Using the Canadian Light Source (CLS), Huang and his team found a way to accelerate this process of repopulating the tailings with soil microbes.

The CLS is a giant synchrotron, a type of circular particle accelerator. It works by accelerating charged particles (electrons) through sequences of magnets until they reach almost the speed of light.

Using the CLS’s synchrotron light the scientists could visualize the detailed mechanism of how they were able to develop the organic-mineral interfaces and revitalize the tailings.

“We needed to use the SM beamline to unravel at the nanometer scale the immediate interfaces and how the minerals change, and how they interact with organics,” said Huang. “The facility access and the expert inputs of the beamline staff were critical to enable us to collect quality data and therefore to have reliable scientific evidence.”

Their data allowed the scientists to successfully recolonize mine tailings with soil microbes after the tailings had been amended with plant mulch. These soil microbes consume certain residual organics and minerals, aggregating them into what are referred to as soil particles.

“You have microbially active surfaces in soil crumbs that develop a porosity in compacted tailings that allows the gas, water, roots, and microbes to survive, just like in arable soil,” said Huang. “Therefore, the dead mineral matrix of tailings becomes a soil-like media that will enable plants to grow.”

Huang noted that this process—which can occur in as little as 12 months—can also be used to restore soils damaged by over-farming, overuse of fertilizers, and climate change.

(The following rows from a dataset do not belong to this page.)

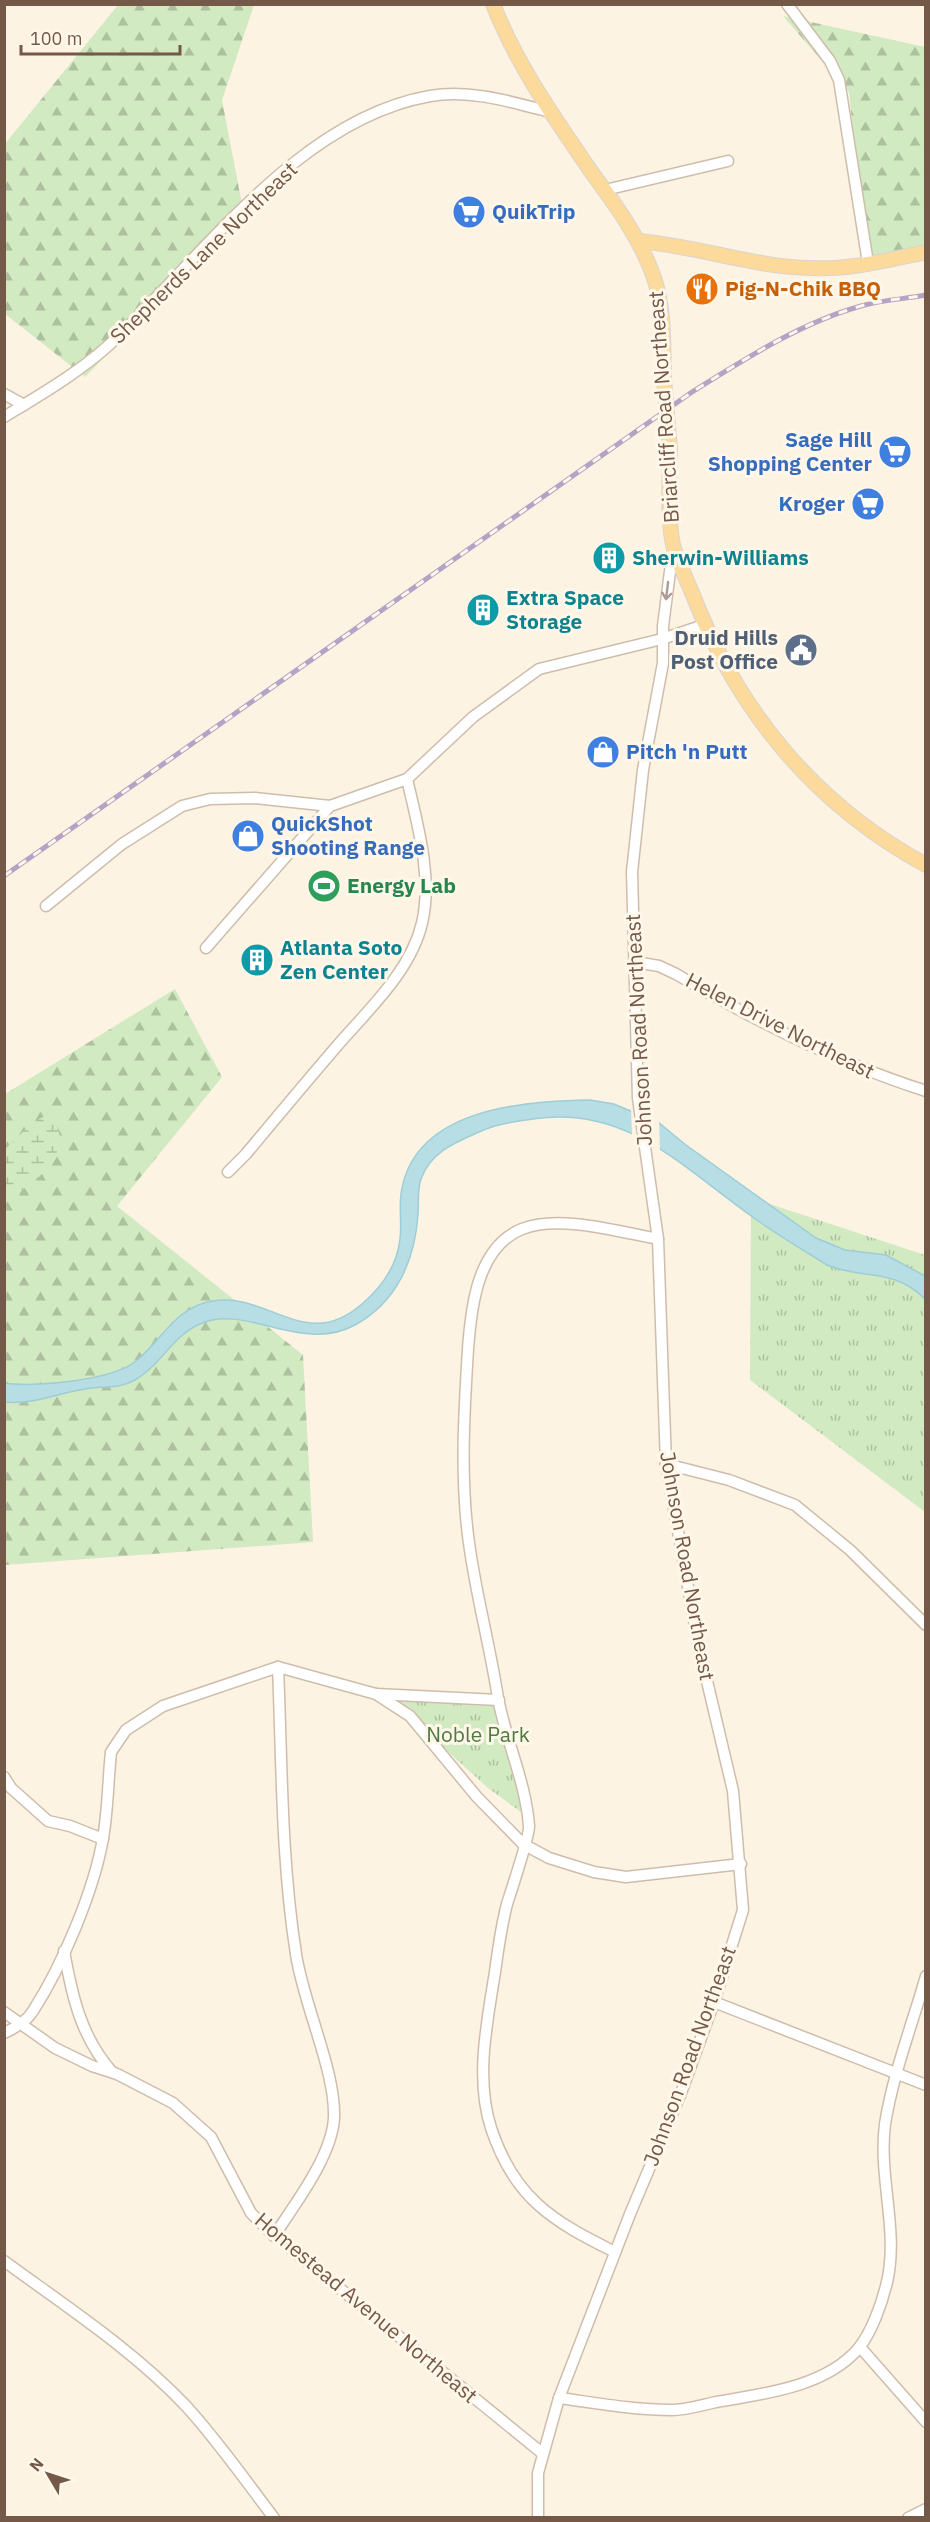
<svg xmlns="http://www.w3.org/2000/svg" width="930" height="2522" font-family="'IBM Plex Sans',sans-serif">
	<defs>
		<pattern id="forest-firs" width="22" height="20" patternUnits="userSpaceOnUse" patternTransform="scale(1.5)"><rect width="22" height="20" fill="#d1eac1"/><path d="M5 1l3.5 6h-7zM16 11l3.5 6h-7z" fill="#aec19f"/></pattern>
		<pattern id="wetland-marsh" width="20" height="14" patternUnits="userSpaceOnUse" patternTransform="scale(1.5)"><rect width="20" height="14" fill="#d1eac1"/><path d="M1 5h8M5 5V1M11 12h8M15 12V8" fill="none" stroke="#aec19f"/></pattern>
		<pattern id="park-tufts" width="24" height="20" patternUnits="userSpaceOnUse" patternTransform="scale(1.5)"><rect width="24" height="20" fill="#d1eac1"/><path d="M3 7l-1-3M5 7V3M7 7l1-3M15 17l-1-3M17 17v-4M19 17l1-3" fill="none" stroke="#aec19f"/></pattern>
	</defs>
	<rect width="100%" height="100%" fill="#fcf3e3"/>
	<g fill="url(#forest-firs)">
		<path d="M118,5H254L222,100L244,215L85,377L5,314L4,145Z"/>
		<path d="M783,16L925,47V257L867,269L849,92Z"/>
		<path d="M175,989L222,1077L117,1206L303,1355L313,1542L5,1565V1094Z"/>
	</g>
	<path fill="url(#wetland-marsh)" d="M45,1116L56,1123C57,1128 61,1136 60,1141C56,1167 27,1191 5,1198V1149L33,1122Z"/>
	<g fill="url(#park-tufts)">
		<path d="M751,1198L925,1255V1512L750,1380Z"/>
		<path d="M389,1698L504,1704L525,1815L488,1788Z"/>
	</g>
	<path fill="#b7dee5" stroke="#9ecdd7" stroke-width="1.5" d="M590,1100L614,1104L659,1123L686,1145L816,1238L845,1250L886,1255L925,1276V1299C893,1267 863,1280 827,1265C803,1250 778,1235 754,1218C684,1169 627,1104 533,1119C514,1122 496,1124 479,1132C454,1143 431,1152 421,1179C417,1190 419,1203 418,1214C415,1260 397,1302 355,1325C302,1354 245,1303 200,1324C172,1336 161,1365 135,1380C119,1389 102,1386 85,1389C58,1393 32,1405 5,1402V1383C33,1388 114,1380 136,1361C163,1339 175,1307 213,1301C269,1292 306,1353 362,1304C382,1287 397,1265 400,1239C402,1224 399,1209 401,1194C413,1108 523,1101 590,1100Z"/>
	<path fill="#fcf3e3" d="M631,1108L659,1120L660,1152L632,1136Z"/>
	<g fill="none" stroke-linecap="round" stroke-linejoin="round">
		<g stroke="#cfbdac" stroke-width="13">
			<g id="minor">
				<path d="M787,4L830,61L839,80L868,263"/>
				<path d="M605,190L728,161"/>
				<path d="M4,394L24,405"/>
				<path d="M4,417C40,395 78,373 109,345C201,259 298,119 430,96C470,89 512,102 550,112"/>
				<path d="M46,906L122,844L182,806L210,799L255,798L330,806L407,779L473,717L539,669L662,639L704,625"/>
				<path d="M206,948L330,806"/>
				<path d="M635,962L659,966L676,974C755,1021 838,1063 926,1091"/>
				<path d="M228,1172L246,1154C276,1118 306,1082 337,1046C368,1010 411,971 422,923C433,877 417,823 407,779"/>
				<path d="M666,1464L729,1480L795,1505L850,1550L926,1625"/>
				<path d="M376,1694L499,1700"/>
				<path d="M4,1777L11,1788L48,1821L70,1826L103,1839"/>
				<path d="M64,1951C72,1996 81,2037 112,2072"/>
				<path d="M714,2002L926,2085"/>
				<path d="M4,2012L55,2048L92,2066L117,2074L173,2103L211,2137L251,2213L268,2230L542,2453"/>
				<path d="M4,2033C15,2028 27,2021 33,2011C62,1966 94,1891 103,1838C108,1810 108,1780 111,1752L126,1730L163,1706L278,1667L376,1694L410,1716L477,1797L523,1844L549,1858L594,1872L626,1877L741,1864"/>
				<path d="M274,2236C295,2204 332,2156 334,2118C336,2072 303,2003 296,1954C281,1859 282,1763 278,1667"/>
				<path d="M615,2252C552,2221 514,2198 491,2128C475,2078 487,2023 495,1972C498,1950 501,1927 507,1904C511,1891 530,1835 529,1826C526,1783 506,1741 498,1698C490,1646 476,1595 469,1543C460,1479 464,1413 468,1349C471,1308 477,1247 522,1229C559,1214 620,1232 658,1239"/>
				<path d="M4,2261C67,2307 133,2350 186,2406C218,2441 245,2480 274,2518"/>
				<path d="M860,2347L926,2422"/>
				<path d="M559,2398C596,2403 634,2410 672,2410C686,2410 702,2405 716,2402C763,2394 825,2387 858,2349C872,2332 882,2303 887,2282C899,2230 878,2177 885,2124C893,2074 912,2025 926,1976"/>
				<path d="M538,2518V2473L559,2398L630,2214L681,2093L714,2002L743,1910L733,1791L698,1643L666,1464L658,1239L638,1098L632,872L643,770L663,663V626L673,548"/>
				<path d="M908,2518L926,2509"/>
			</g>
		</g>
		<g stroke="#dbd4d0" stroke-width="16">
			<g id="major">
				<path d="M493,4C516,64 554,117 590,170C614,203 639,236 653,275C665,307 663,347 664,380"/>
				<path d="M639,241C697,246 753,267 812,268C850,270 888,260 926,252"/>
				<path d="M670,449C670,479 667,515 673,545C678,563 688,582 695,600C740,714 817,806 926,865"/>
			</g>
		</g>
		<use href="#minor" stroke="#fff" stroke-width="10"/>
		<use href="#major" stroke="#fbda9b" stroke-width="14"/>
		<g stroke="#b6a2c5" stroke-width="5">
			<path id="rail" d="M4,876L692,392C745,359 800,323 861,306C882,300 904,299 926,295"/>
		</g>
		<use href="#rail" stroke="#fff7e9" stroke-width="3" stroke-dasharray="9" stroke-linecap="butt"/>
		<g stroke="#dbd4d0" stroke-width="16" stroke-linecap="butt">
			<path id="major-bridge" d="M664,380L670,449"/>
		</g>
		<use href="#major-bridge" stroke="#fbda9b" stroke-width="14"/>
	</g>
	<defs><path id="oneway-shaft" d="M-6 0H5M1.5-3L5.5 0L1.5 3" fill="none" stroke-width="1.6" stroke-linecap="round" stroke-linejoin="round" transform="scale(1.5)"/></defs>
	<use stroke="#ac9b92" href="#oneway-shaft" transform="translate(667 591) rotate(97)"/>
	<defs>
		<g id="supermarket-disc" transform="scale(1.725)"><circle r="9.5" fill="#3f7fe0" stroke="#fff7e9"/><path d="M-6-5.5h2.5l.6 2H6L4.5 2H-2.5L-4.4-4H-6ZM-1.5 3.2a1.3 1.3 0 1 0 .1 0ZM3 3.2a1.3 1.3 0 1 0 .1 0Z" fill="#fff"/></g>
		<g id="restaurant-disc" transform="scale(1.725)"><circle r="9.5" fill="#e8710a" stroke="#fff7e9"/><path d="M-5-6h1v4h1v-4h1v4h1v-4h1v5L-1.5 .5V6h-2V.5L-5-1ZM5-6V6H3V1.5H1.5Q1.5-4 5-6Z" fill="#fff"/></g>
		<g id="building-disc" transform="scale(1.725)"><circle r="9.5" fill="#0f9aa8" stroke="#fff7e9"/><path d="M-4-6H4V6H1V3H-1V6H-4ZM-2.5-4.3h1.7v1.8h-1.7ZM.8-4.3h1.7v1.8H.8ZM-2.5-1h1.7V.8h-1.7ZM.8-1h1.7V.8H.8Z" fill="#fff"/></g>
		<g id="civic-disc" transform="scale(1.725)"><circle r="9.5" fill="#5c6f8a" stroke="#fff7e9"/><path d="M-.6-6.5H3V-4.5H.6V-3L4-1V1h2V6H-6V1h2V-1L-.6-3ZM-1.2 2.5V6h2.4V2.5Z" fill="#fff"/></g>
		<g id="shop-disc" transform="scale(1.725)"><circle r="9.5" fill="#3f7fe0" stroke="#fff7e9"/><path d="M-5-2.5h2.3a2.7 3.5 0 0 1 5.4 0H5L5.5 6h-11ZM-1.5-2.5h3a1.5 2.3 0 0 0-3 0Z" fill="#fff"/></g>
		<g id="stadium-disc" transform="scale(1.725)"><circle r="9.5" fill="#2e9e5b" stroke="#fff7e9"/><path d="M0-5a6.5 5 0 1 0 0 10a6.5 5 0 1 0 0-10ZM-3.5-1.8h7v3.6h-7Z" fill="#fff"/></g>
	</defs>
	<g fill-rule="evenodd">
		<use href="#supermarket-disc" x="469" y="212"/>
		<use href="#restaurant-disc" x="702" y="289"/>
		<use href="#supermarket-disc" x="895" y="452"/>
		<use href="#supermarket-disc" x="868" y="504"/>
		<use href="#building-disc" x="609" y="558"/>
		<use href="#building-disc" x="483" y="610"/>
		<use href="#civic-disc" x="801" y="650"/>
		<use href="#shop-disc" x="603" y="752"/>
		<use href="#shop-disc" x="248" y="836"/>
		<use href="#stadium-disc" x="324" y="886"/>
		<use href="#building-disc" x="257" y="960"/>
	</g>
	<g text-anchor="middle" stroke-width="6" stroke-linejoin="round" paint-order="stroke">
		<g font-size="21" font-weight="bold" fill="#366cbe" stroke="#fff7e9" text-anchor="start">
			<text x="492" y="219">QuikTrip</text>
			<text x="872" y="447" text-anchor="end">Sage Hill<tspan x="872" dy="24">Shopping Center</tspan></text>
			<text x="845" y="511" text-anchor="end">Kroger</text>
			<text x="626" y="759">Pitch 'n Putt</text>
			<text x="271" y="831">QuickShot<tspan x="271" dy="24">Shooting Range</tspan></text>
		</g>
		<g font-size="21" fill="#745949" stroke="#fff7e9">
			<text transform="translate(204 253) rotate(-44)" y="7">Shepherds Lane Northeast</text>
			<text transform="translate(664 407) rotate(-94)" y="7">Briarcliff Road Northeast</text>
			<text transform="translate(780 1026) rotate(27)" y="7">Helen Drive Northeast</text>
			<text transform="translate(639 1030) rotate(-93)" y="7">Johnson Road Northeast</text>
			<text transform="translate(687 1566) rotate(80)" y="7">Johnson Road Northeast</text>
			<text transform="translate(690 2056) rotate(-70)" y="7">Johnson Road Northeast</text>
			<text transform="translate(366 2308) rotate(40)" y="7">Homestead Avenue Northeast</text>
		</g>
		<g font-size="21" font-weight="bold" fill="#c56008" stroke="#fff7e9" text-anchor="start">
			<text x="725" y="296">Pig-N-Chik BBQ</text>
		</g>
		<g font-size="21" font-weight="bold" fill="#0d838f" stroke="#fff7e9" text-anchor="start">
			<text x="632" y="565">Sherwin-Williams</text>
			<text x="506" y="605">Extra Space<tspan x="506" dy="24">Storage</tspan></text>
			<text x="280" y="955">Atlanta Soto<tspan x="280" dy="24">Zen Center</tspan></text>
		</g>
		<g font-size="21" font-weight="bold" fill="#4e5e75" stroke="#fff7e9" text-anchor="end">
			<text x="778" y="645">Druid Hills<tspan x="778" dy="24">Post Office</tspan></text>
		</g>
		<g font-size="21" font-weight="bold" fill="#27864d" stroke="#fff7e9" text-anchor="start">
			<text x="347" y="893">Energy Lab</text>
		</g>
		<g font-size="21" fill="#507a41" stroke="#fff7e9">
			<text x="478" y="1742">Noble Park</text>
		</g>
	</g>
	<rect width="930" height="2522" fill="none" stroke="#745949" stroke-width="12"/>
	<g transform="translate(48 2474) rotate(309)" stroke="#fff7e9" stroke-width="4.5" paint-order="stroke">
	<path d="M0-4.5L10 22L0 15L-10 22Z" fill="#745949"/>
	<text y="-9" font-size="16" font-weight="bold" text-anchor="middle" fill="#745949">N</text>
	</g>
	<path d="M21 45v9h159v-9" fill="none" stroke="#745949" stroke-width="3"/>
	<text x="30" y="45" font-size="18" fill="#745949" stroke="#fff7e9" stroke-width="4.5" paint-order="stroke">100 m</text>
</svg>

Mining is extremely necessary for our developed world. Many of the world’s largest copper and iron mines are decades, even centuries old, and with global copper needs alone estimated to double by 2050, all that mine waste will need a more sustainable home.

We’ve also been hearing now for many years about the world’s top soil having only a certain number of harvests left before it becomes irrevivably lifeless dust. Although this is heavily disputed.

Nevertheless, Huang and his team seem to have provided means to clear two hurdles in a single bound with little more than soil, mulch, tailings, and microbes.